(Extracted page text data)
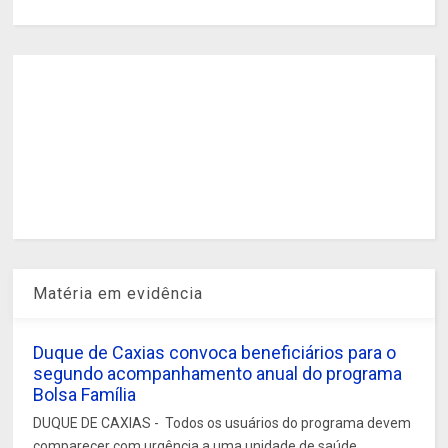
Matéria em evidência
Duque de Caxias convoca beneficiários para o
segundo acompanhamento anual do programa
Bolsa Família
DUQUE DE CAXIAS - Todos os usuários do programa devem
comparecer com urgência a uma unidade de saúde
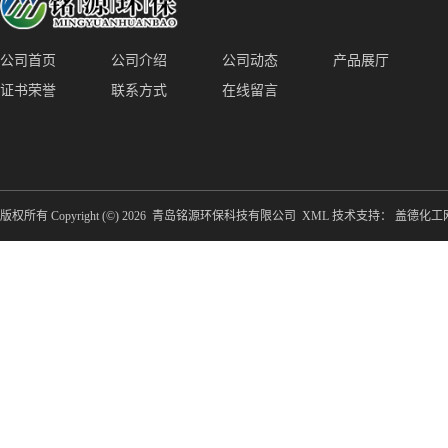
公司首页
公司介绍
公司动态
产品展厅
证书荣誉
联系方式
在线留言
版权所有 Copyright (©) 2026
青岛铭源环保科技有限公司
XML
技术支持：
盖德化工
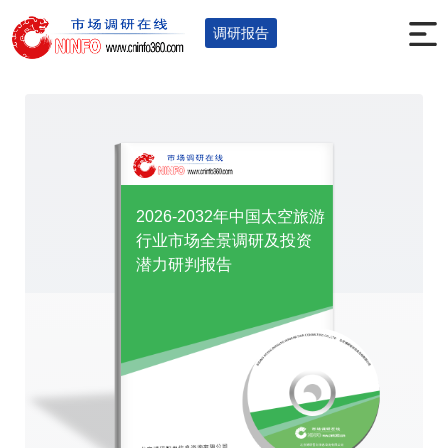
首页
调研报告
旅游休闲
您的位置：
>
>
>
调研报告
2026-2032年中国太空旅游
行业市场全景调研及投资
潜力研判报告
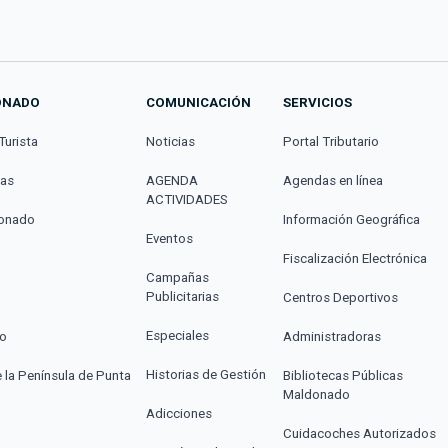
ONADO
COMUNICACIÓN
SERVICIOS
Turista
Noticias
Portal Tributario
cas
AGENDA
Agendas en línea
ACTIVIDADES
donado
Información Geográfica
Eventos
Fiscalización Electrónica
Campañas
Publicitarias
Centros Deportivos
Especiales
co
Administradoras
Historias de Gestión
e la Península de Punta
Bibliotecas Públicas
Maldonado
Adicciones
Cuidacoches Autorizados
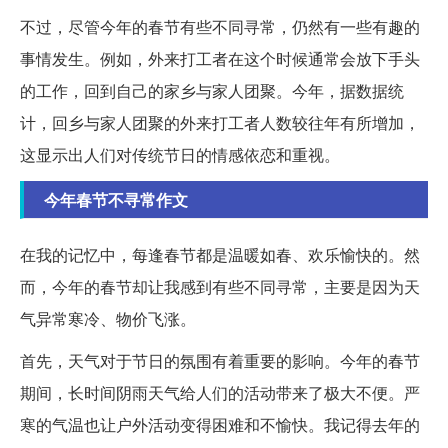
不过，尽管今年的春节有些不同寻常，仍然有一些有趣的
事情发生。例如，外来打工者在这个时候通常会放下手头
的工作，回到自己的家乡与家人团聚。今年，据数据统
计，回乡与家人团聚的外来打工者人数较往年有所增加，
这显示出人们对传统节日的情感依恋和重视。
今年春节不寻常作文
在我的记忆中，每逢春节都是温暖如春、欢乐愉快的。然
而，今年的春节却让我感到有些不同寻常，主要是因为天
气异常寒冷、物价飞涨。
首先，天气对于节日的氛围有着重要的影响。今年的春节
期间，长时间阴雨天气给人们的活动带来了极大不便。严
寒的气温也让户外活动变得困难和不愉快。我记得去年的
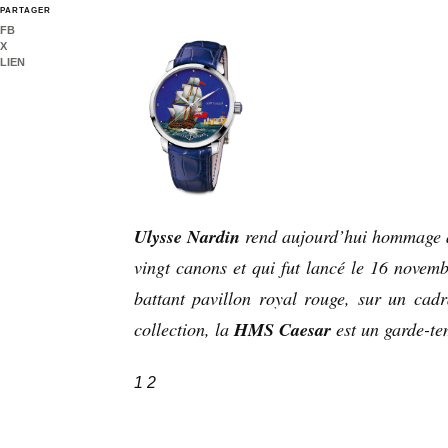
PARTAGER
FB
X
LIEN
Ulysse Nardin
rend aujourd’hui hommage a
vingt canons et qui fut lancé le 16 novem
battant pavillon royal rouge, sur un cadr
HMS Caesar
collection, la
est un garde-t
1
2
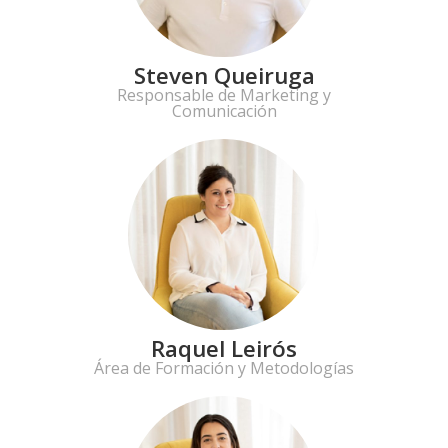
Steven Queiruga
Responsable de Marketing y
Comunicación
Raquel Leirós
Área de Formación y Metodologías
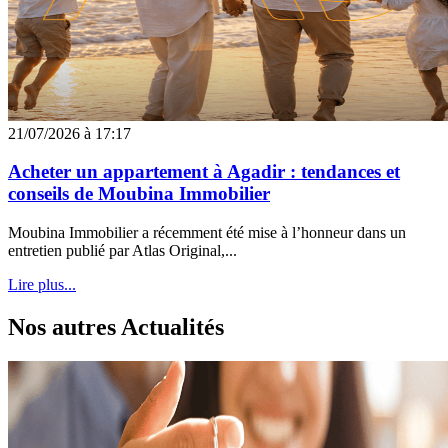
21/07/2026 à 17:17
Acheter un appartement à Agadir : tendances et
conseils de Moubina Immobilier
Moubina Immobilier a récemment été mise à l’honneur dans un
entretien publié par Atlas Original,...
Lire plus...
Nos autres
Actualités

# WHAT YOU WILL DO
Please give an exact printout of all the records, pictures aside.

# OUTPUT FOR THIS TASK
Matéria em evidência
Duque de Caxias convoca beneficiários para o
segundo acompanhamento anual do programa
Bolsa Família
DUQUE DE CAXIAS - Todos os usuários do programa devem
comparecer com urgência a uma unidade de saúde
公司首页
公司介绍
公司动态
产品展厅
证书荣誉
联系方式
在线留言
版权所有 Copyright (©) 2026
青岛铭源环保科技有限公司
XML
技术支持：
盖德化工
首页
调研报告
旅游休闲
您的位置：
>
>
>
调研报告
2026-2032年中国太空旅游
行业市场全景调研及投资
潜力研判报告
ONADO
COMUNICACIÓN
SERVICIOS
Turista
Noticias
Portal Tributario
cas
AGENDA
Agendas en línea
ACTIVIDADES
donado
Información Geográfica
Eventos
Fiscalización Electrónica
Campañas
Publicitarias
Centros Deportivos
Especiales
co
Administradoras
Historias de Gestión
e la Península de Punta
Bibliotecas Públicas
Maldonado
Adicciones
Cuidacoches Autorizados
不过，尽管今年的春节有些不同寻常，仍然有一些有趣的
事情发生。例如，外来打工者在这个时候通常会放下手头
的工作，回到自己的家乡与家人团聚。今年，据数据统
计，回乡与家人团聚的外来打工者人数较往年有所增加，
这显示出人们对传统节日的情感依恋和重视。
今年春节不寻常作文
在我的记忆中，每逢春节都是温暖如春、欢乐愉快的。然
而，今年的春节却让我感到有些不同寻常，主要是因为天
气异常寒冷、物价飞涨。
首先，天气对于节日的氛围有着重要的影响。今年的春节
期间，长时间阴雨天气给人们的活动带来了极大不便。严
寒的气温也让户外活动变得困难和不愉快。我记得去年的
PARTAGER
FB
X
LIEN
Ulysse Nardin
rend aujourd’hui hommage a
vingt canons et qui fut lancé le 16 novem
battant pavillon royal rouge, sur un cadr
HMS Caesar
collection, la
est un garde-t
1
2
Steven Queiruga
Responsable de Marketing y
Comunicación
Raquel Leirós
Área de Formación y Metodologías
21/07/2026 à 17:17
Acheter un appartement à Agadir : tendances et
conseils de Moubina Immobilier
Moubina Immobilier a récemment été mise à l’honneur dans un
entretien publié par Atlas Original,...
Lire plus...
Nos autres
Actualités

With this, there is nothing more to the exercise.